You may notice that I put organization before kind. Order matters! But why this order?

It makes basic queries including these two fields faster. The organization field is a randomly-generated ID, while the kind field is an enum with only a few, fixed possible values. The former lets MongoDB cut down the data a lot faster, because there are going to be fewer contacts of any kind within a specific organization than contacts with a specific kind across all organizations in Knudge.
The MongoDB quirk of ESR (equality, then sort, then range). When we perform queries against this index, we’re always looking up a specific organization (equality), then filtering by one or more kinds. If it’s one kind, that’s another equality check, but if it’s more than one — when using something like the $in operator, Mongo is doing a range check. To fulfill a query like { organization: 'abcd1234', kind: { $in: [ … ] } } with this index, we need the kind field (for the range check) to appear after organization (for the equality check).

Even more with `partialFilterExpression`

Let’s say we want to support deleting contacts, but we want to keep the backing contact to e.g. maintain metadata about existing nudges. We add a deletedAt field, which is a date if deleted, and null otherwise. For most everything in the app, we only care about showing non-deleted contacts to users. We could add a deletedAt: 1 clause to our index, but we almost never need to look for deleted contacts or query by the specific date they were deleted. We’d rather just ignore the ones that are deleted, omitting them from the index entirely. And we can!

contactSchema.index({
  organization: 1,
  kind: 1
}, {
  partialFilterExpression: { deletedAt: null }
});

The partialFilterExpression gives a way to match which documents should appear in the index at all. When querying against the index, the entire partialFilterExpression must be included as-is in the query. The above index can now field a query for

{
  organization: 'abcd1234',
  kind: 'contact',
  deletedAt: null
}

but it cannot field a query for

{
  organization: 'abcd1234',
  kind: 'contact'
}

because it doesn’t hold every contact in the index — only those with the value null (or undefined! know thy enemy, for their name is “mongoose”) in their deletedAt field. This can be highly constraining, but in the right circumstances, it cuts down on index size pretty significantly.

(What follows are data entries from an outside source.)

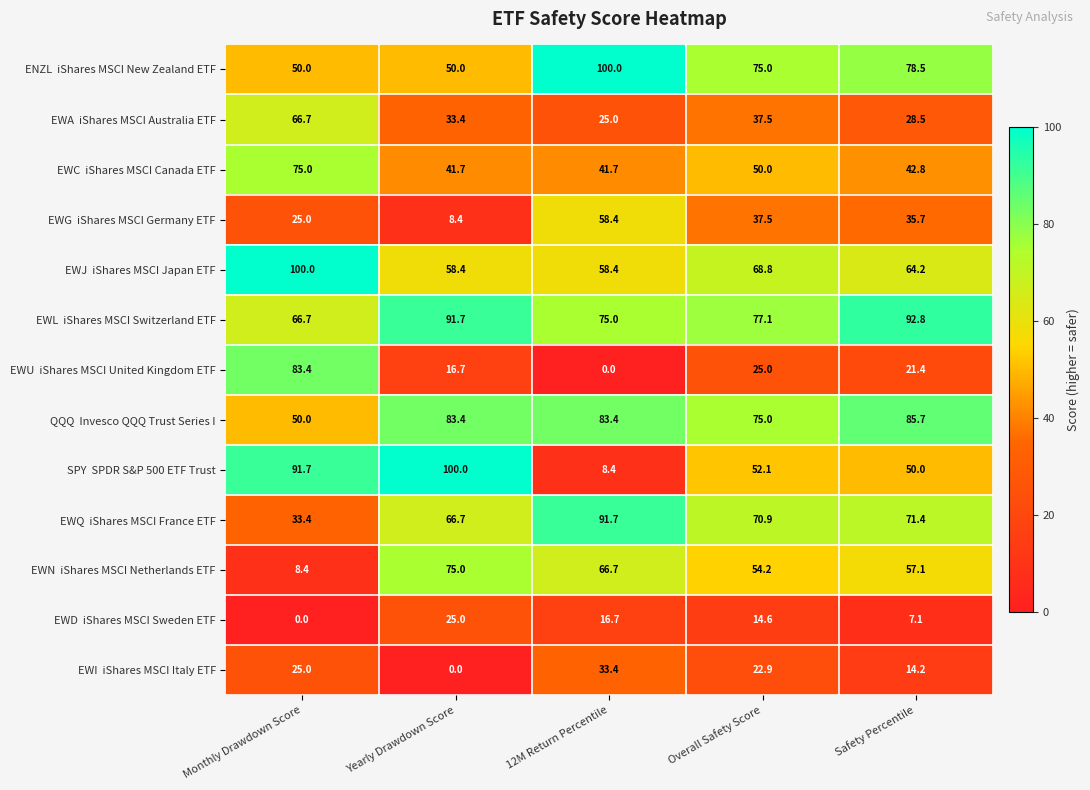

What is the difference between the highest and lowest values at 12M Return Percentile?

100.0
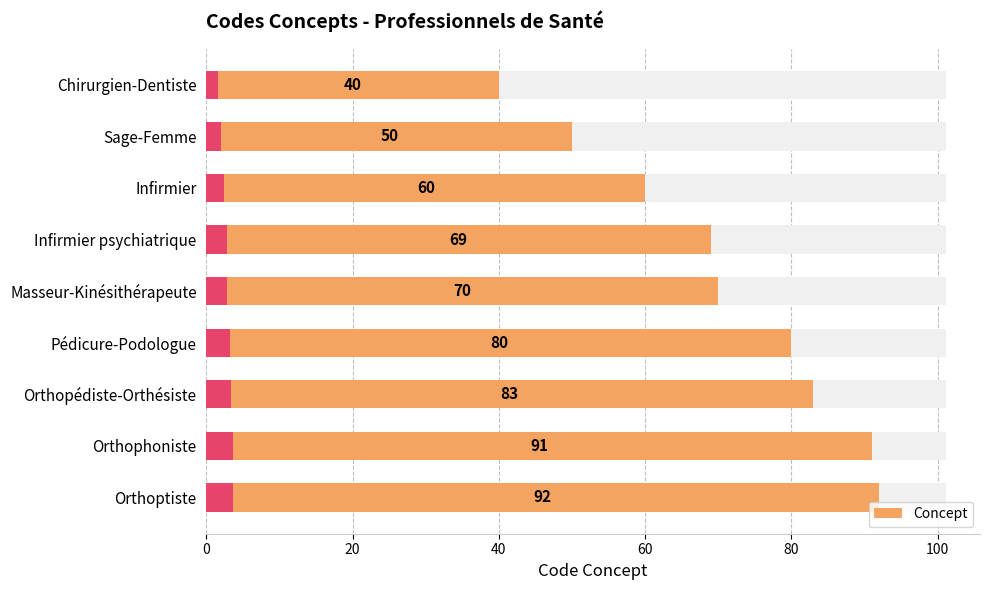

How many bars are there in total?

9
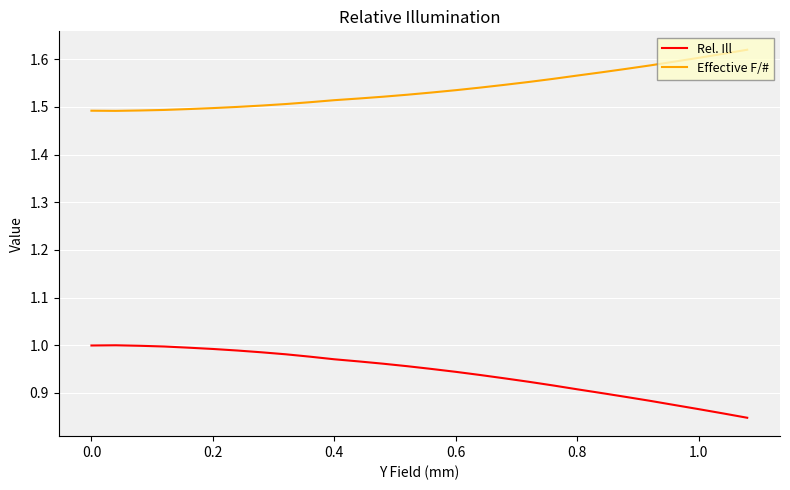

True or false: Effective F/# and Rel. Ill intersect in this chart.

False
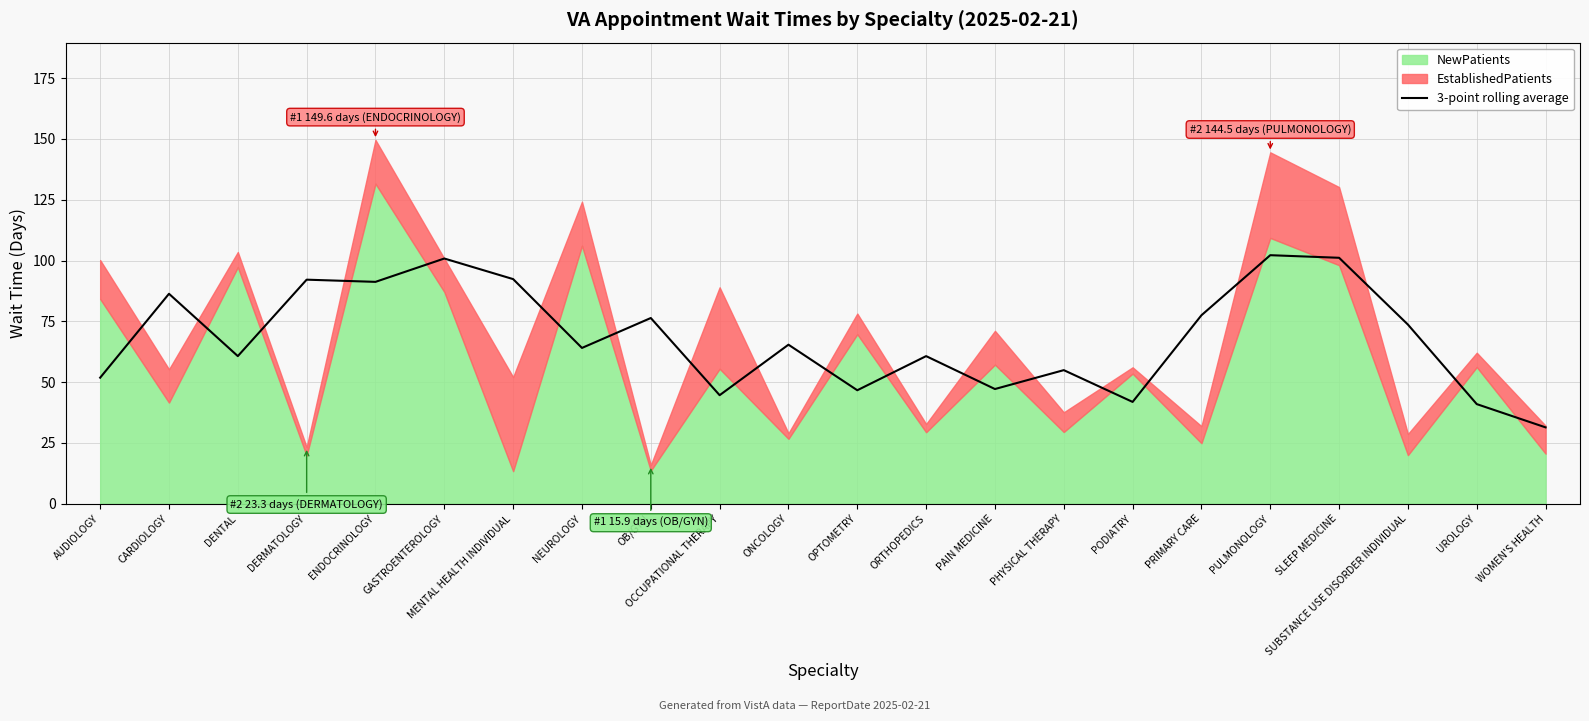

What is the value of the 20th point from the left?

73.7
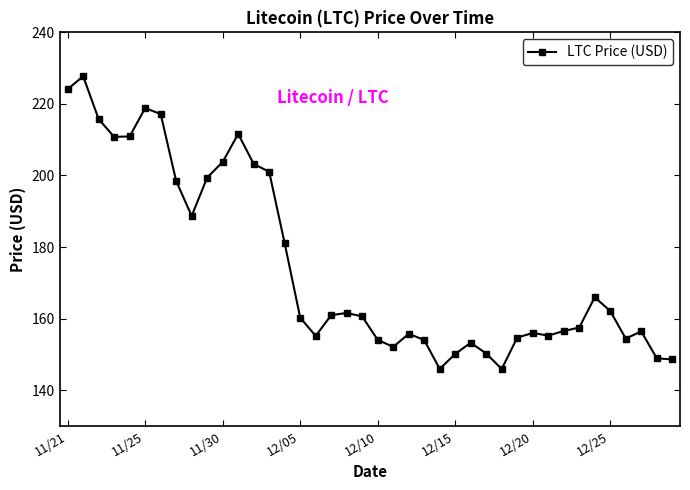

What is the difference between the maximum and minimum values?

81.8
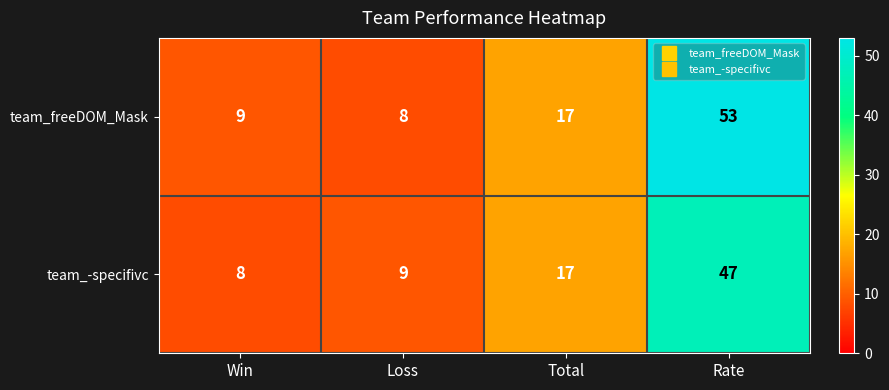

True or false: team_freeDOM_Mask has a value of 53 at Rate.

True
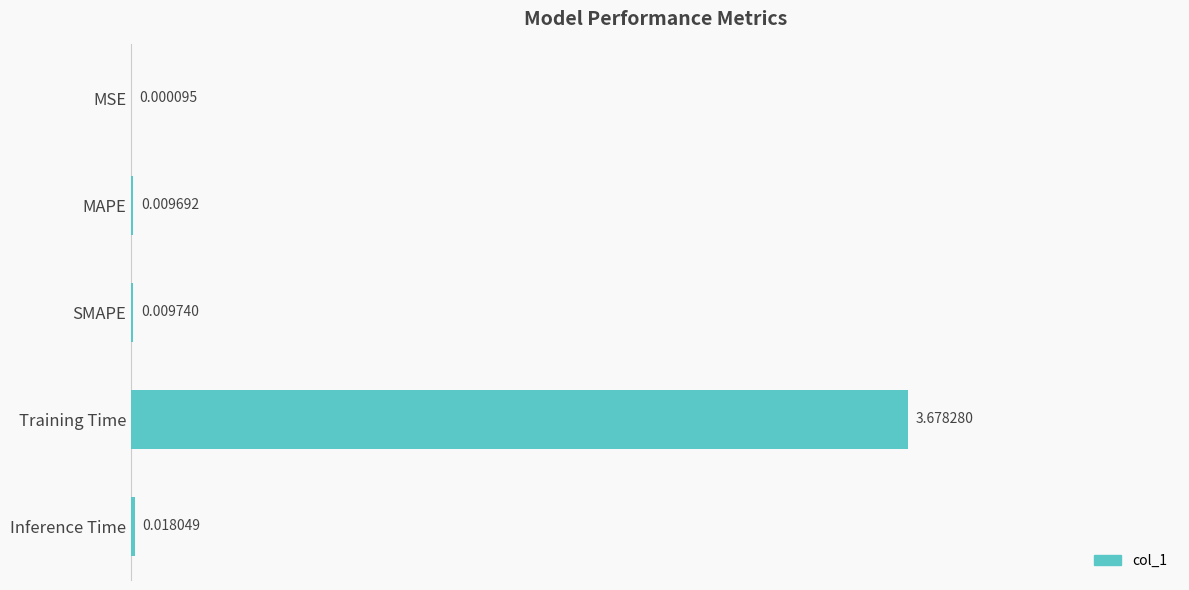

At which label is the value closest to 1?

Inference Time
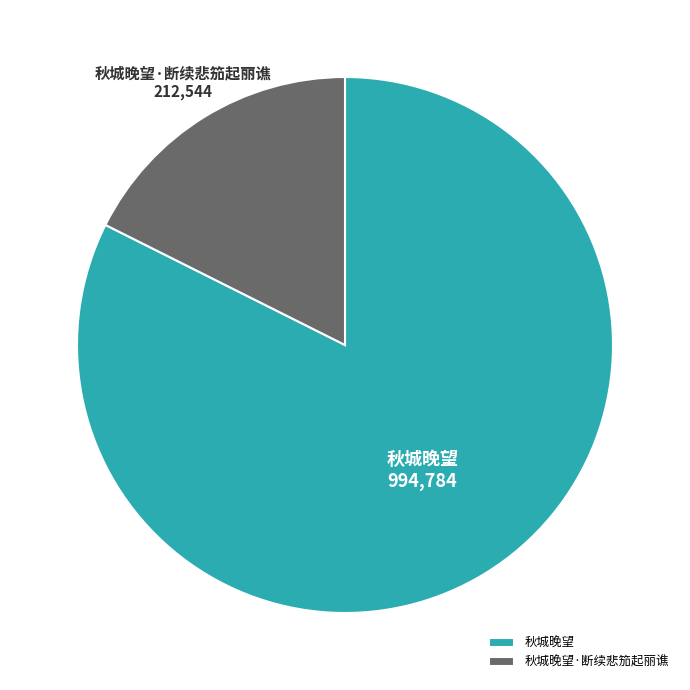

How many segments does this pie chart have?

2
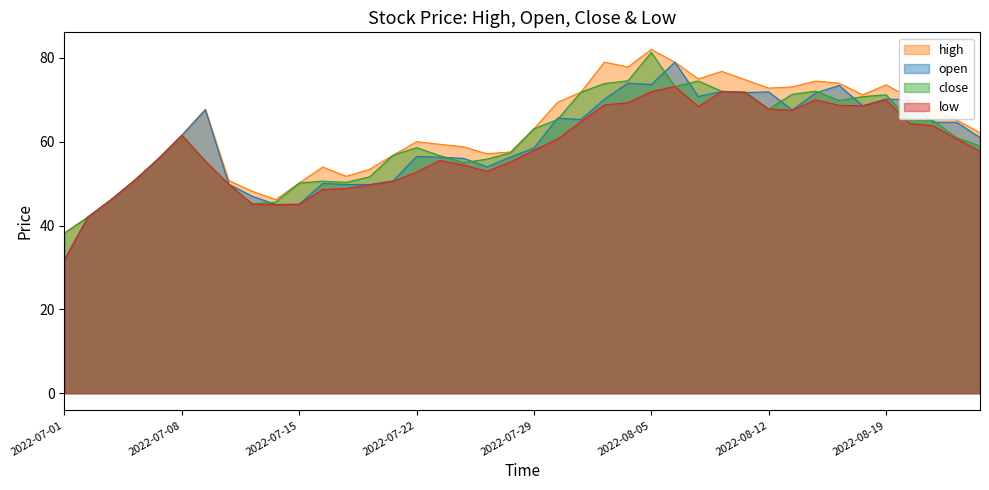

How many lines are shown in the chart?

4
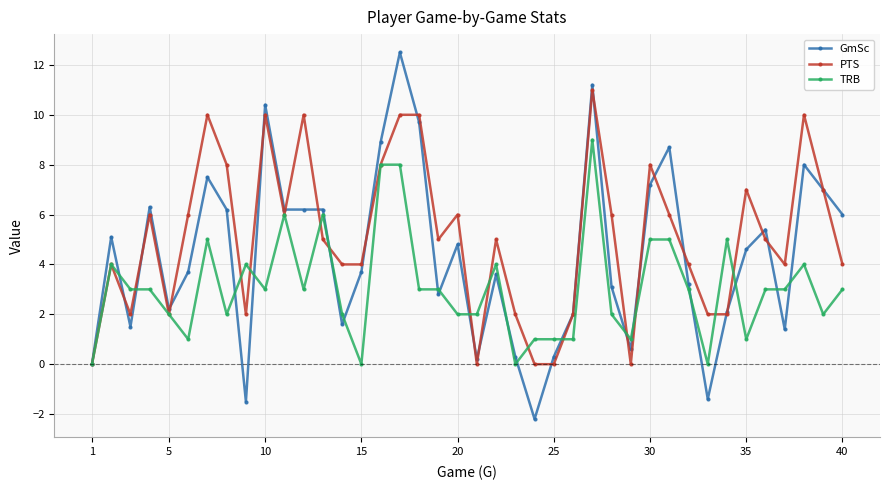

Which series has the largest total across all categories?

PTS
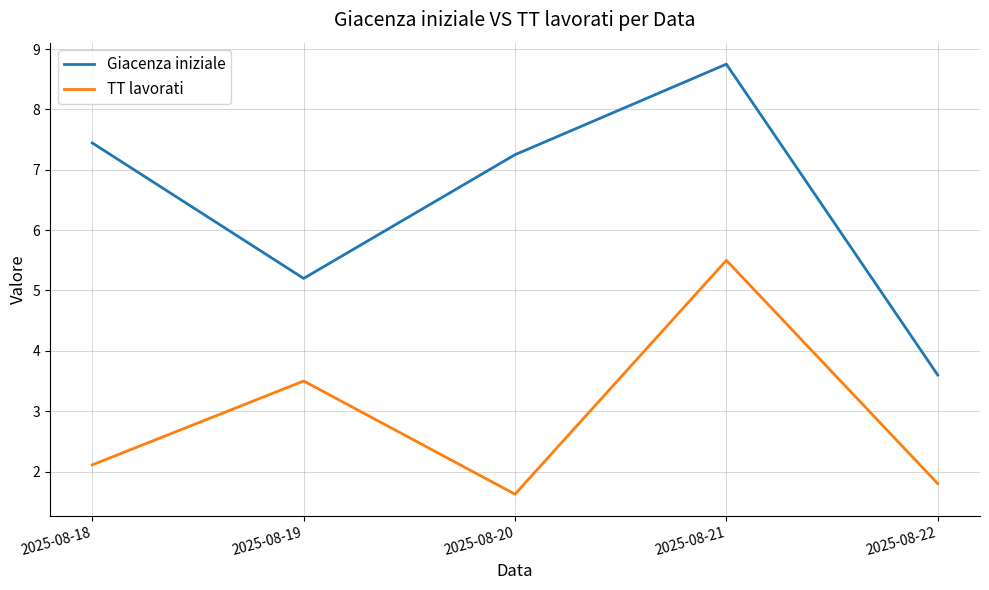

In TT lavorati, how many points are higher than both neighbors (excluding endpoints)?

2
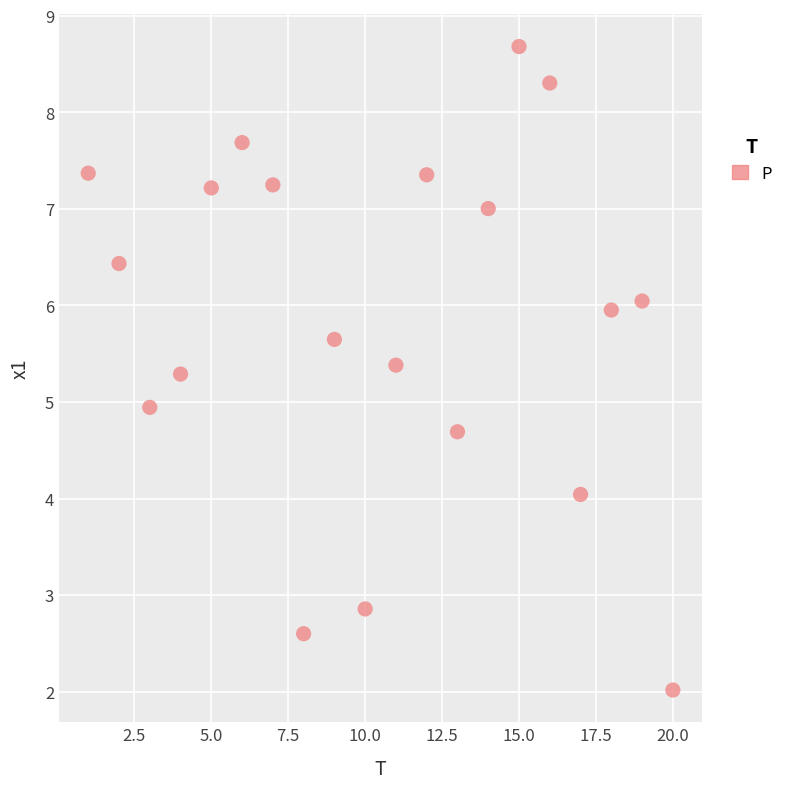

What is the range of X values (max minus min)?

19.0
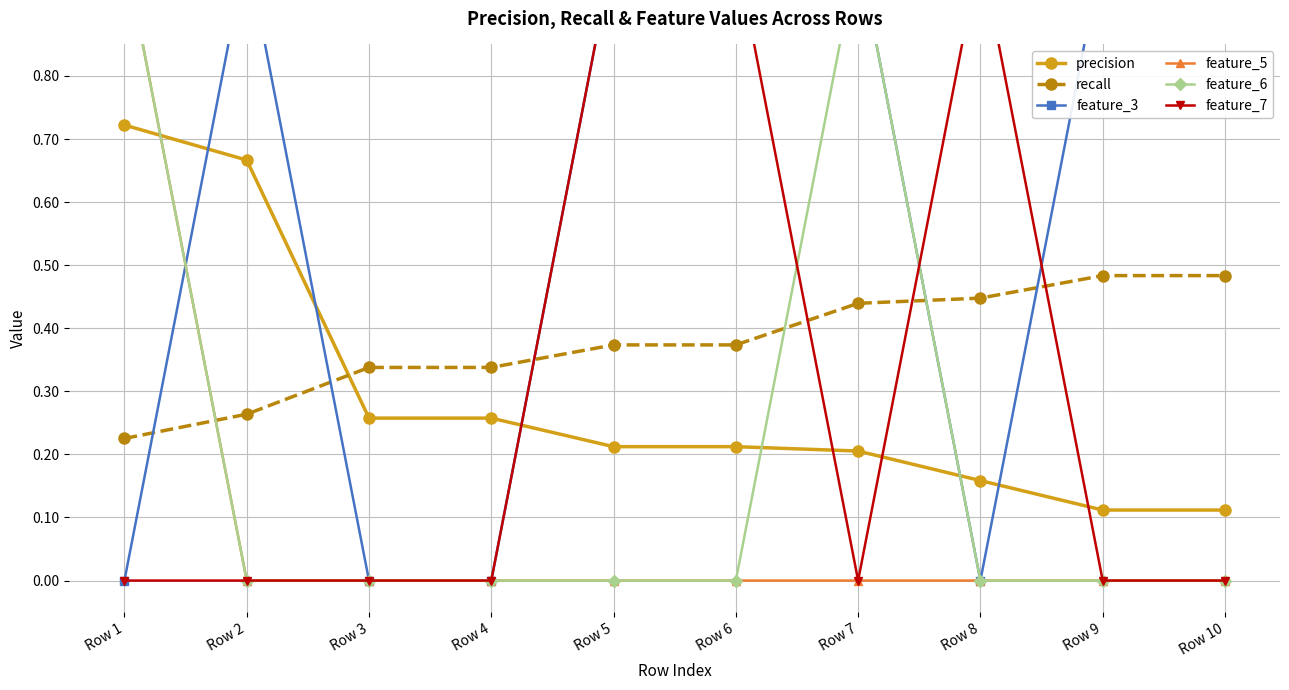

At how many categories does at least one series exceed 0?

10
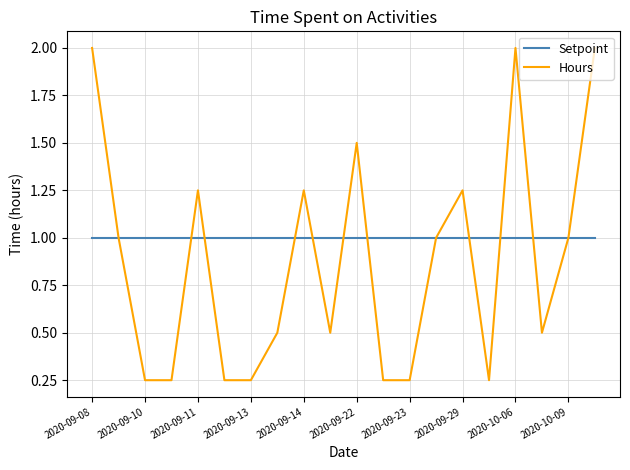

What is the maximum value for Setpoint?

1.0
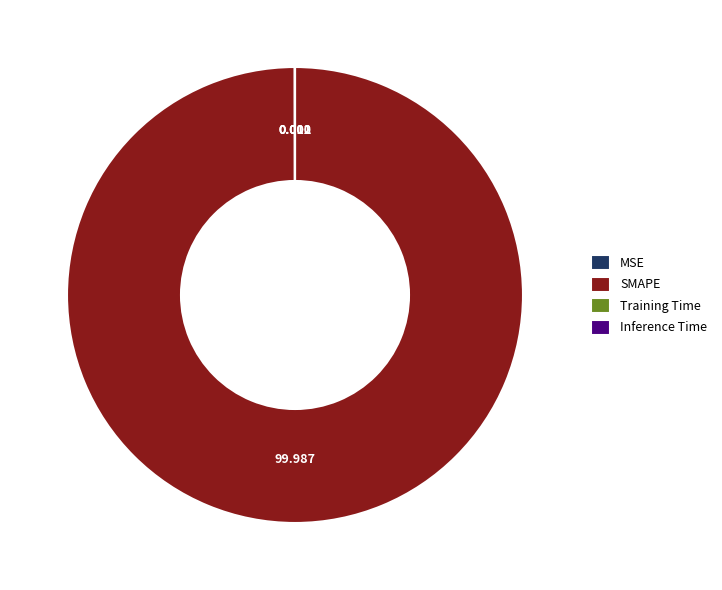

Which slice represents more than half of the pie?

SMAPE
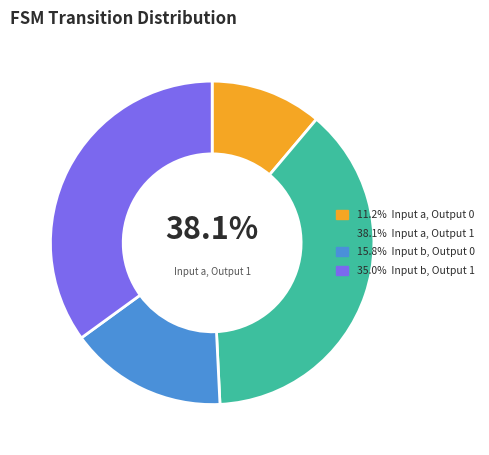

Is a,0 the majority of the pie?

No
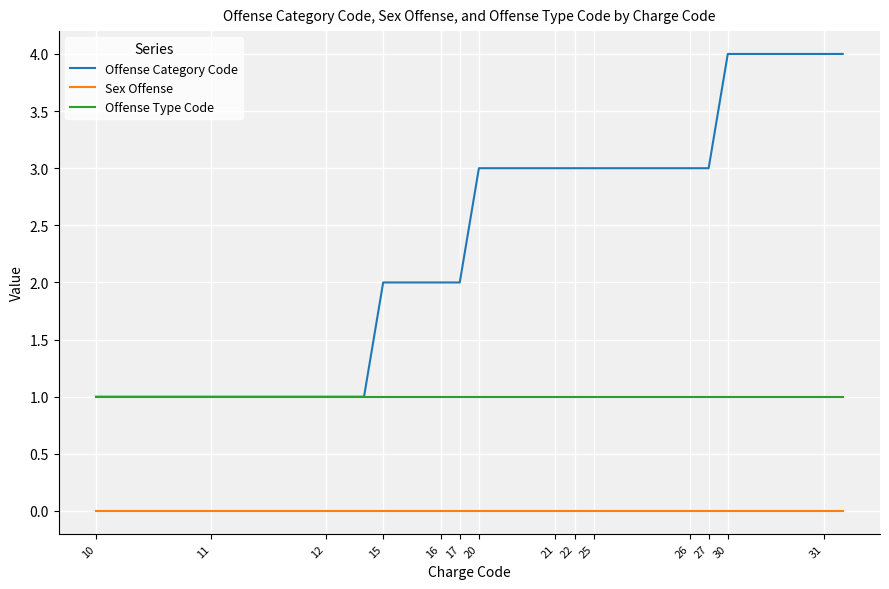

List the series in order of their overall mean, highest first.

Offense Category Code, Offense Type Code, Sex Offense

It’s particularly useful in cases where you have some object that is relevant for a specific, short period of time, and are mostly querying for objects in that state — for example, building a backing collection for a message queue, where messages in the queue are no longer relevant after they are processed

One thing worth noting is that the partialFilterExpression field does not support everything that a normal find would — for example, the $ne operator. You’ll have to get clever where you’d usually do a { $ne: null } to check for truthy values. Even $exists has its quirks — a null field still exists! We use $type like { someStringField: { $type: 'string' } } to filter by truthy values in a partialFilterExpression.

Where do I go from here?

Go try some queries! Grab a sample data set, or just insert a few basic documents. Learn the query explainer! Fear the COLLSCAN! So much of learning a complex piece of software like MongoDB is through experimentation. The docs can’t feed you the exact way that every database feature is going to intersect and interact with every other database feature. Set up minimal test cases, verify that queries give the expected results, and see what the explainer spits out for how efficiently it was able to execute the query. Don’t be afraid to massage data into a different form to efficiently fulfill queries. Read through the available query predicates — some notables, not yet mentioned: $elemMatch, $all, and $regex (efficient when doing prefix matches!).

MongoDB is a fast, massively useful, incredibly generic database. At Knudge, we’ve built message queues, global locking mechanisms, global abort signals (à la AbortController), synchronized caches, and a couple simple key-value stores — all on top of the same database. It has its caveats, as with any database, but is incredibly useful. It can probably do whatever you want it to do, if only with one more layer of indirection.